:: DATA FOR PROCESSING ::

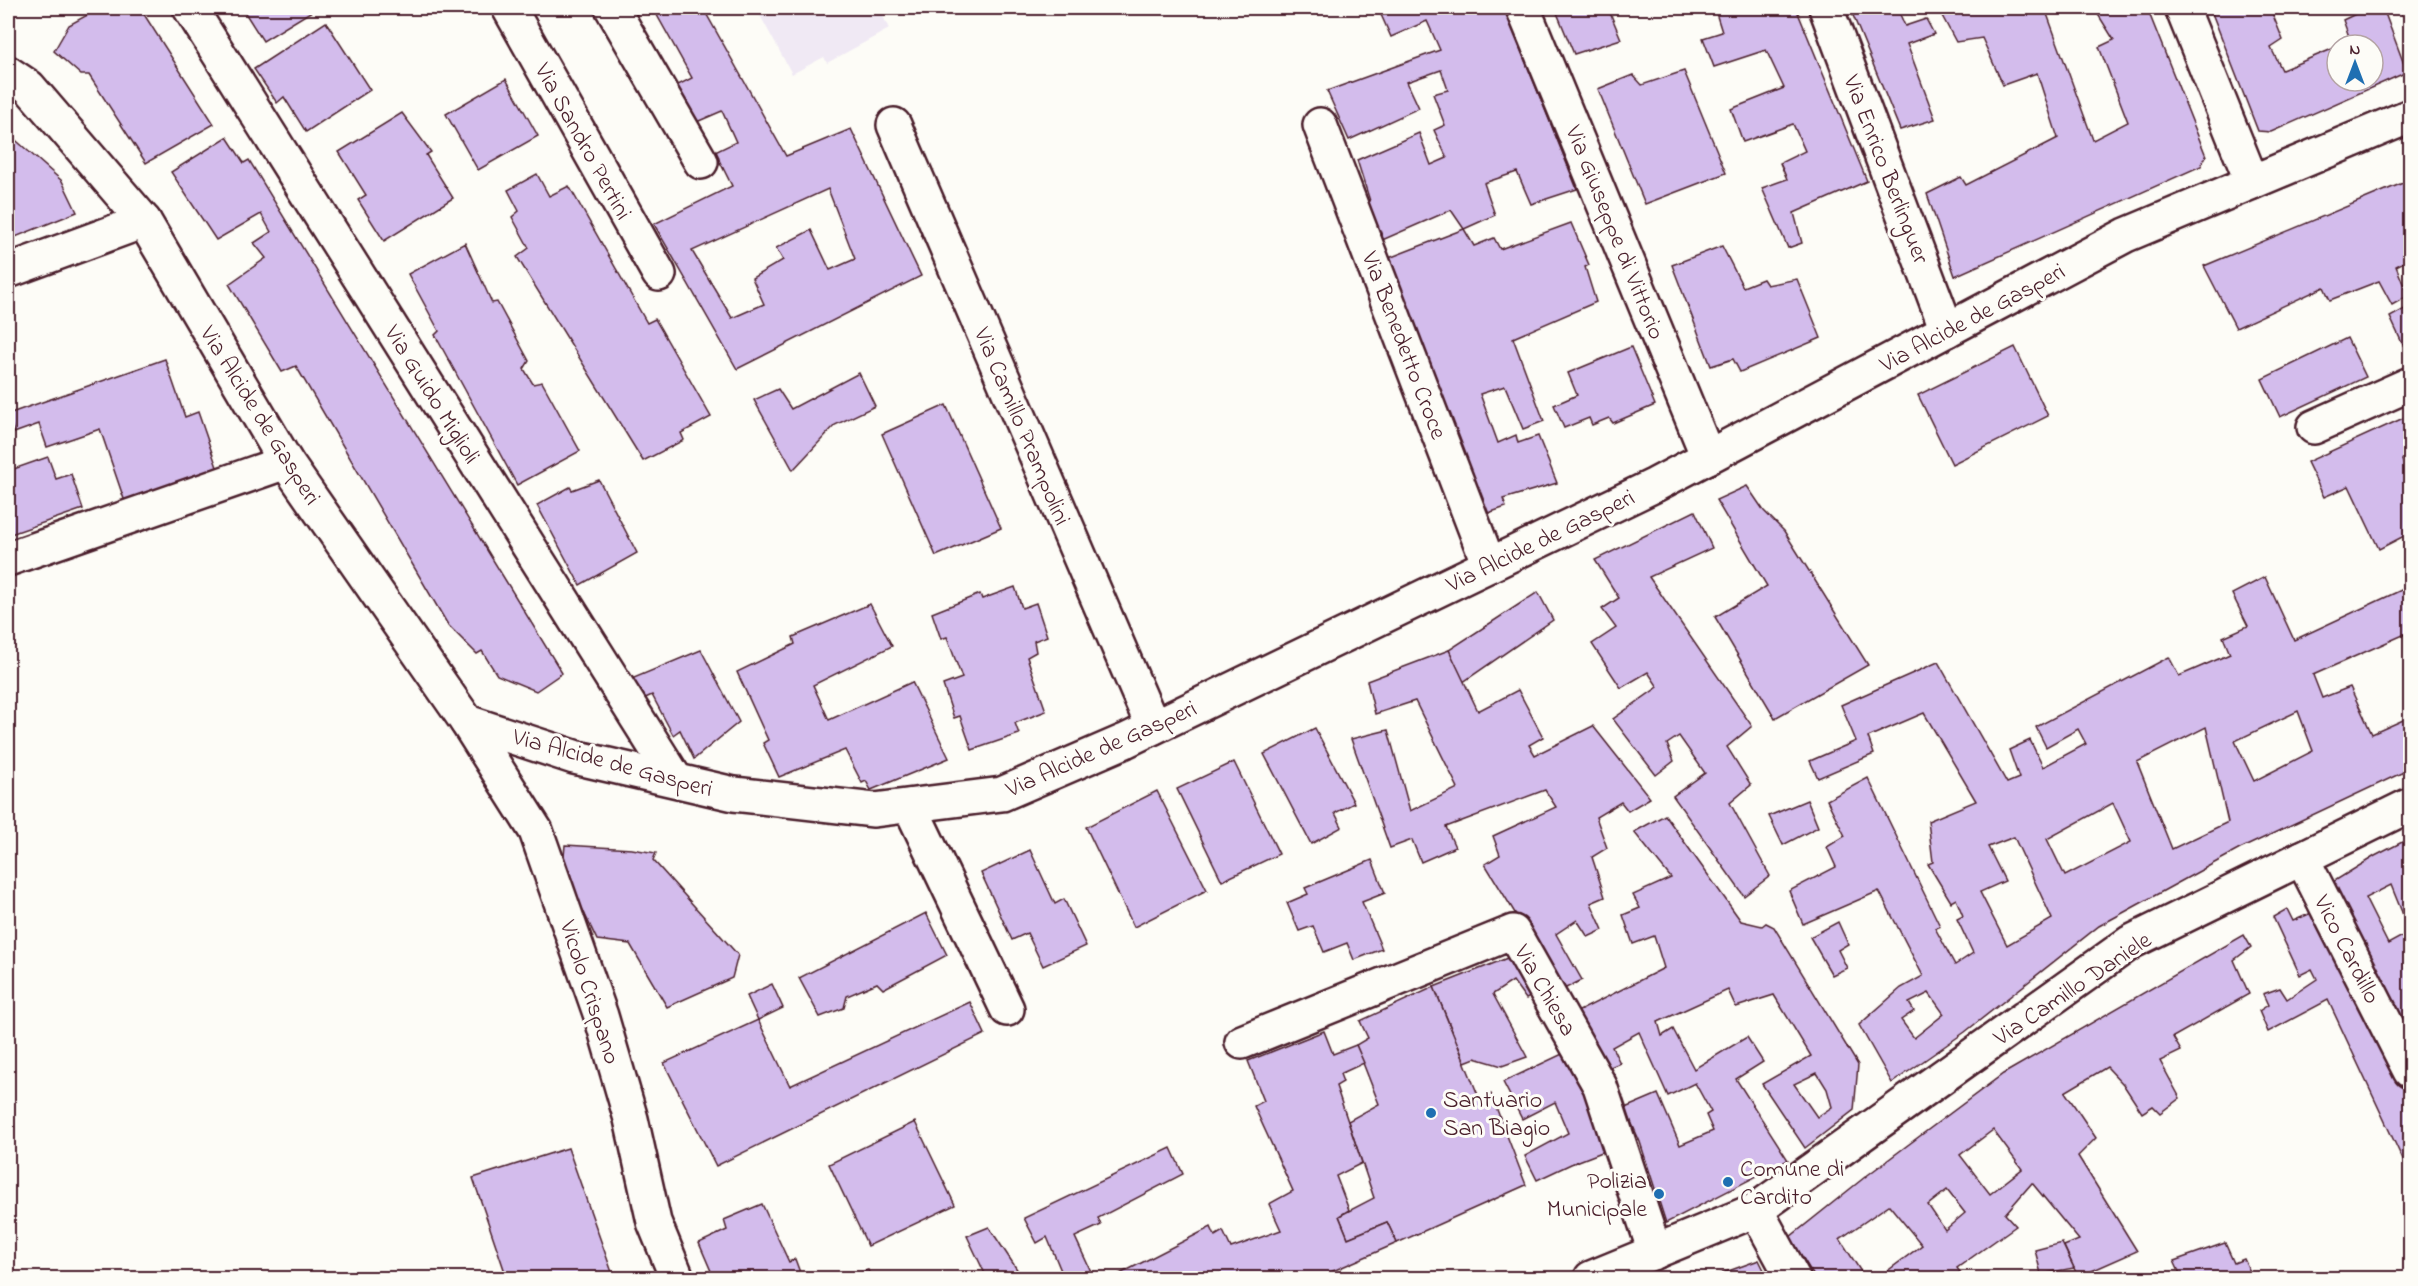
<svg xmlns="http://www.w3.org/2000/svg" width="2418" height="1286" font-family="'Indie Flower',sans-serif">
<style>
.built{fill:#f0e9f4}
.building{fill:#d3bcec;stroke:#4a1f2b;stroke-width:1.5;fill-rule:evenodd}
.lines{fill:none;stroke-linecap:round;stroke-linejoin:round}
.street-casing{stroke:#4a1f2b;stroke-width:38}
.secondary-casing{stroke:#4a1f2b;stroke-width:38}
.street{stroke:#fdfcf7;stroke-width:33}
.secondary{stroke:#fdfcf7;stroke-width:33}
.poi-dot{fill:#1f6fb2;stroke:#fdfcf7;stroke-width:2}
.labels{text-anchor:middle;stroke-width:6;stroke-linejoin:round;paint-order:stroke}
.street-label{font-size:24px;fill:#4a1f2b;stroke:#fdfcf7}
.poi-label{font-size:24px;fill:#4a1f2b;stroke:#fdfcf7;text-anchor:start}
</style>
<rect width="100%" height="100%" fill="#fdfcf7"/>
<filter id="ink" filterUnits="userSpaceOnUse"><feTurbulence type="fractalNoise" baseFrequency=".0167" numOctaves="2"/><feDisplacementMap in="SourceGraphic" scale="12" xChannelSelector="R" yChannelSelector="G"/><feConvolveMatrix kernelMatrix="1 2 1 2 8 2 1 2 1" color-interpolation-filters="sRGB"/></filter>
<g filter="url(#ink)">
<path class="built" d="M756,8H898L883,16L889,29L827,63L824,57L792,74Z"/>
<g class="building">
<path d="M100,8H140L214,124L146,163L89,75H81L54,51L69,25Z"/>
<path d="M242,8H317L263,41Z"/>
<path d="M653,8H703L786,156L851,129L921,276L737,369L654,224L732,186L715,152L736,142L722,111L692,124L672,88L692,78ZM828,189L855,259L830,270L811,230L776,248L783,260L752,278L764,304L732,318L692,251Z"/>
<path d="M1378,8H1504L1577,189L1531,204L1517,172L1484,183L1495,215L1464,229L1451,210L1380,241L1366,203L1370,201L1357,160L1419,133L1431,165L1447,158L1434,130L1445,125L1433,94L1448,90L1441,70L1407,82L1419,108L1349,140L1327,91L1440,50L1427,21L1391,37Z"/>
<path d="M1555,8H1608L1621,39L1574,54Z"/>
<path d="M1739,8H1796L1867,181L1794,213L1802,243L1788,248L1762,188L1787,179L1780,163L1805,151L1793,124L1743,142L1731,109L1784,88L1766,50L1714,67L1703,38L1722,32L1716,13Z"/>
<path d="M1850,8H1910L1899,12L1905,26L1926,19L1934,34L1907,44L1935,119L1900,130Z"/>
<path d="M1953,8H2061L2047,14L2093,140L2128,122L2099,47L2114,40L2094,8H2147L2206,156L2201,166L1955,276L1927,194L1961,177L1966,185L2058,138L2037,73L2003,85L1982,38L1956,42L1940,12Z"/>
<path d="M2210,8H2270L2283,40L2271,48L2282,70L2337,47V81H2373V45H2342L2351,42L2343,20L2368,8H2383L2407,72L2271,132L2258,131Z"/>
<path d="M2400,8H2410V34Z"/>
<path d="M326,22L370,90L306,132L284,97L277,103L254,69Z"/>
<path d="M1684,71L1726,173L1645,204L1598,89L1633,75L1642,85Z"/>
<path d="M506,79L538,136L478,170L446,114Z"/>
<path d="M402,113L431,152L426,155L453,198L384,241L358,200L366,195L339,152Z"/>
<path d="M10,135L62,181L77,212L8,240V136Z"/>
<path d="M227,137L244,163L249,160L562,673L536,691L497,675L482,651L477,654L448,625L296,366L282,372L229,284L266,258L254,243L271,232L261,214L216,240L171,172Z"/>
<path d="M537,174L549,196L569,186L647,323L655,319L711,417L681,433L684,440L643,461L517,257L529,248L512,217L519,211L508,190Z"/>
<path d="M2410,180V259L2396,266L2408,296L2392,305L2379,281L2330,300L2324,287L2236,328L2204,266Z"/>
<path d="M1571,223L1589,265L1585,267L1596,302L1513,338L1544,421L1523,429L1505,386L1480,394L1498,443L1516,435L1518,443L1538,436L1557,483L1503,499L1506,507L1479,516L1376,263L1464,229L1474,246L1494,238L1500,249Z"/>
<path d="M465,243L492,303L497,302L529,361L524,369L533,384L542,382L580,451L517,485L435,335L439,331L408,274Z"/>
<path d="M1722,246L1743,287L1763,279L1767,285L1797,279L1821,338L1740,372L1733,359L1711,366L1672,265Z"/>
<path d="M2410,306V342L2403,345L2390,317Z"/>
<path d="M2347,338L2366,377L2280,417L2262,379Z"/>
<path d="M1631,347L1655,405L1613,423L1609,418L1592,425L1589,418L1564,428L1554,405L1577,395L1568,373Z"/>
<path d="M2015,347L2048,416L1952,464L1918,395Z"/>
<path d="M165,359L185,417L198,412L218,470L125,502L100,429L47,447L39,424L14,433L8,414Z"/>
<path d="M859,373L875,406L835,425L793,470L754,400L778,389L791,409Z"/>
<path d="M946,405L1001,528L936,556L882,434Z"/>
<path d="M2410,415V456L2402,460L2410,478V533L2379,549L2349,486L2324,497L2307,462Z"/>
<path d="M48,457L56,479L71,474L83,509L8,535V471Z"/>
<path d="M599,480L637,553L580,585L537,505L570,487L572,490Z"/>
<path d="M1747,486L1764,511L1784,531L1868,665L1775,718L1715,617L1767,586L1716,500Z"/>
<path d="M1695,511L1712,548L1649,577L1752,726L1727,747L1751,785L1730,803L1770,876L1744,896L1673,796L1705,773L1679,736L1667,744L1674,761L1656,775L1613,719L1658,687L1648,672L1621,688L1592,644L1616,628L1602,609L1619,598L1595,560Z"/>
<path d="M2265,577L2294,640L2410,586V632L2313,675L2322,698L2350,687L2372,734L2410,717V769L2240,849L2099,926L1965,1032L1892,1083L1859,1025L1901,988L1923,976L1879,891L1803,924L1789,891L1836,867L1827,847L1845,836L1827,800L1868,778L1940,926L1935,928L1955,965L1973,953L1957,919L1963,916L1956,899L1951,902L1928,864L1933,862L1928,821L1976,801L1924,713L1868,737L1874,754L1818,778L1810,761L1856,741L1841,705L1938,662L2007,783L2019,778L2009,750L2030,740L2043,767L2086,744L2078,729L2046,747L2036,727L2169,657L2179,676L2230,654L2223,637L2248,626L2232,594ZM2298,711L2313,751L2254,781L2235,741ZM2206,727L2228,822L2172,849L2137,762ZM2113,803L2131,842L2065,876L2047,839ZM2014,837L2052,919L2007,945L1980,892L2005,881L1988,847ZM1929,993L1944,1014L1914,1038L1901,1020L1914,1011L1909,1003Z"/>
<path d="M1015,587L1022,608L1036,603L1047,636L1034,641L1036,652L1027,657L1046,711L1015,723L1019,734L972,750L960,716L954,718L943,685L962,678L947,637L941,639L932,613L980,594L982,599Z"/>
<path d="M1538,592L1553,620L1463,682L1449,650Z"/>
<path d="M870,604L892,646L813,685L829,720L912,682L949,758L871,790L866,781L862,783L845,750L779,777L763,743L768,740L737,672L795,644L793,637Z"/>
<path d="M701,650L739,722L694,759L680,730L673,735L652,695L641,700L629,680Z"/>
<path d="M1449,650L1478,711L1518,690L1543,737L1529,745L1535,755L1593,726L1650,798L1628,811L1621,802L1596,817L1607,848L1592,857L1605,897L1591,903L1603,930L1588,937L1577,920L1556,934L1582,980L1562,990L1485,864L1500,855L1493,836L1556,807L1545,790L1446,827L1455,847L1421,862L1412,840L1390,848L1351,739L1388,730L1410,811L1458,788L1415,701L1375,714L1367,681Z"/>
<path d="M1315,728L1354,803L1335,813L1342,827L1311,844L1264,754Z"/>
<path d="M1234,762L1279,854L1222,881L1177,789Z"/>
<path d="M1157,791L1207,890L1134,927L1086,827Z"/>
<path d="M1807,800L1818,827L1783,845L1769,816Z"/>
<path d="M1665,815L1741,921L1762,926L1766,923L1774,927L1858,1065L1854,1110L1805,1148L1762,1084L1811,1056L1774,995L1736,1007L1728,990L1658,1022L1662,1036L1673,1029L1694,1069L1747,1037L1763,1062L1736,1079L1788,1160L1666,1223L1640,1142L1625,1108L1658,1094L1680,1145L1713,1131L1706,1115L1711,1112L1695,1083L1668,1096L1639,1032L1612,1047L1620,1063L1603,1070L1575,1013L1664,968L1654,936L1633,944L1623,915L1640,908L1633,895L1671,878L1634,832ZM1817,1073L1827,1089L1832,1107L1817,1117L1794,1084Z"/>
<path d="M2410,838V1034L2388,991L2384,993L2328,885L2375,856ZM2391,885L2410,932L2388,944L2365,898Z"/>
<path d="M565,845L632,849L656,853L653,860L738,955L732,978L667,1007L630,944L597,940L563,868Z"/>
<path d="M1030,850L1055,904L1064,899L1086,946L1043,966L1027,933L1012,940L981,873Z"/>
<path d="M1372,860L1385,893L1362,902L1382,949L1354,960L1347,943L1324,952L1313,926L1299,931L1287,903L1308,894L1305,888Z"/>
<path d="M2287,909L2293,921L2316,911L2342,953L2410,1093V1175L2328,1000L2268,1032L2259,1011L2268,1005L2263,994L2280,988L2287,999L2317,979L2312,969L2300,975L2273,917Z"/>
<path d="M926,913L947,955L883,989L877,983L847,996L844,1008L820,1017L799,978Z"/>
<path d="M1838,922L1848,944L1838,950L1847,968L1832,975L1810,937Z"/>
<path d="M2244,935L2251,947L2234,960L2249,994L2173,1037L2181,1051L2160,1061L2180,1098L2160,1113L2153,1106L2142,1113L2123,1084L2107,1067L2065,1092L2096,1138L2078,1156L2137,1251L2078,1277L2064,1246L2079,1240L2032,1183L2005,1214L2016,1226L1957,1268L1964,1278H1878L1922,1245L1889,1205L1840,1239L1865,1278H1815L1790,1237L1865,1177L2003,1074ZM1993,1130L2022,1169L1990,1194L1960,1155ZM1947,1190L1965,1213L1945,1230L1928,1205Z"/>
<path d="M1515,955L1539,993L1526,999L1513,981L1493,994L1527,1057L1502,1066L1475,1058L1465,1062L1434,987Z"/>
<path d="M772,984L783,1008L758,1020L747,996Z"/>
<path d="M1434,987L1480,1100L1491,1094L1526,1185L1397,1243L1387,1222L1348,1238L1339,1216L1374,1198L1348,1121L1379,1104L1356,1045L1368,1038L1360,1021Z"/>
<path d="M970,1002L985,1034L716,1166L664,1063L758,1020L790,1086Z"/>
<path d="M1324,1031L1333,1054L1356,1045L1364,1063L1340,1074L1343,1082L1336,1086L1362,1163L1336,1176L1349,1210L1339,1216L1348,1238L1387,1222L1397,1243L1317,1278H1112L1211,1227L1215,1236L1223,1231L1231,1248L1281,1230L1269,1204L1293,1191L1254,1106L1264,1101L1248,1061Z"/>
<path d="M1575,1048L1615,1147L1571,1164L1537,1180L1525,1156L1568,1133L1555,1102L1522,1119L1503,1082Z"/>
<path d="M915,1122L955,1205L868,1246L829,1164Z"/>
<path d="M568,1148L614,1278H507L473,1178Z"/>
<path d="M1171,1148L1183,1174L1098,1218L1101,1225L1075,1237L1094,1278H1064L1047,1237L1037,1243L1024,1218Z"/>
<path d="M762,1204L789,1262L795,1259L802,1278H714L699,1243L727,1230L724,1220Z"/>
<path d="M989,1227L1022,1277L1023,1278H987L967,1236Z"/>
<path d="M2062,1243L2074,1268L2041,1274L2035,1250Z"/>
<path d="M2225,1243L2234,1263L2244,1259L2253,1278H2182L2174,1261Z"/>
<path d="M1759,1260L1768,1278H1709Z"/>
<path d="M868,1270L871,1278H845Z"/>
</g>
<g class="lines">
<defs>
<g id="street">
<path d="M190,8L676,780"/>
<path d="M509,8L659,274"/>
<path d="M612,8L701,162"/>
<path d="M1523,8L1708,457"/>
<path d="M1826,8L1947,330"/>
<path d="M2182,8L2252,182"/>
<path d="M894,125L1153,727"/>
<path d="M1320,125L1489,565"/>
<path d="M8,271L144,221"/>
<path d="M2314,427L2410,384"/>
<path d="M8,559L286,462"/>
<path d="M467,722L536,831L601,1016L631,1119L654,1222L677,1278"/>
<path d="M910,806L1007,1009"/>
<path d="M2302,858L2410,1071"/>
<path d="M1242,1042L1513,932L1600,1086L1655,1252"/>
</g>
<g id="secondary">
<path d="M8,73L29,87L144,221L286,462L467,722L574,757L734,794L874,810L1002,794L1125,741L1655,485L2126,235L2410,116"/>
<path d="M1756,1210L1793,1278"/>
<path d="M1591,1278L1756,1210L2131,942L2410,805"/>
</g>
</defs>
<use href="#street" class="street-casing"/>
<use href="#secondary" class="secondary-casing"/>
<use href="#street" class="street"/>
<use href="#secondary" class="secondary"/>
</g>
</g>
<g class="poi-dot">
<circle cx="1431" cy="1113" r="6"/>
<circle cx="1728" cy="1182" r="6"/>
<circle cx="1659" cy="1194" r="6"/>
</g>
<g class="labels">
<g class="street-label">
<text transform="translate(584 141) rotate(61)" y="8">Via Sandro Pertini</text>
<text transform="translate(1887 169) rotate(69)" y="8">Via Enrico Berlinguer</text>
<text transform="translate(1616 232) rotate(68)" y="8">Via Giuseppe di Vittorio</text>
<text transform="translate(1972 317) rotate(-28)" y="8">Via Alcide de Gasperi</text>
<text transform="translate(1405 345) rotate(69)" y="8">Via Benedetto Croce</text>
<text transform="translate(433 394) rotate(58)" y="8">Via Guido Miglioli</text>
<text transform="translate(261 415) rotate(58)" y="8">Via Alcide de Gasperi</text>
<text transform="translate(1023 426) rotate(67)" y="8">Via Camillo Prampolini</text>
<text transform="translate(1540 540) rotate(-26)" y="8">Via Alcide de Gasperi</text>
<text transform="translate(1101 748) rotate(-24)" y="8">Via Alcide de Gasperi</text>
<text transform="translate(613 762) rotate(15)" y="8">Via Alcide de Gasperi</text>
<text transform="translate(2348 949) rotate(63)" y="8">Vico Cardillo</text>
<text transform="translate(2072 988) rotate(-34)" y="8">Via Camillo Daniele</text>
<text transform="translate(1546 990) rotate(60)" y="8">Via Chiesa</text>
<text transform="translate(591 992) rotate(72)" y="8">Vicolo Crispano</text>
</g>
<g class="poi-label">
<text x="1443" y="1107">Santuario<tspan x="1443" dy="28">San Biagio</tspan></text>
<text x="1740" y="1176">Comune di<tspan x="1740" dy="28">Cardito</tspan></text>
<text x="1647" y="1188" text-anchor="end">Polizia<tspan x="1647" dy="28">Municipale</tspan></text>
</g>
</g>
<rect width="2418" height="1286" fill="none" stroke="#fdfcf7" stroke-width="30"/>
<rect x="15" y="15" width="2388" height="1256" fill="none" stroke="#4a1f2b" stroke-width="2" filter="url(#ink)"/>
<g transform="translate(2355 63)"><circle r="28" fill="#fdfcf7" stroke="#b5a4a5" stroke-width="1.5"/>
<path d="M0-4.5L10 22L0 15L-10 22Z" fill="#1f6fb2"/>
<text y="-9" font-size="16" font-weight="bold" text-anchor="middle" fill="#4a1f2b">N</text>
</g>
</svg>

:::

> **INSTRUCTIONS TO FOLLOW**
Copy every line from the entries that contains the word "casing".

> **EXERCISE OUTPUT**
.street-casing{stroke:#4a1f2b;stroke-width:38}
.secondary-casing{stroke:#4a1f2b;stroke-width:38}
<use href="#street" class="street-casing"/>
<use href="#secondary" class="secondary-casing"/>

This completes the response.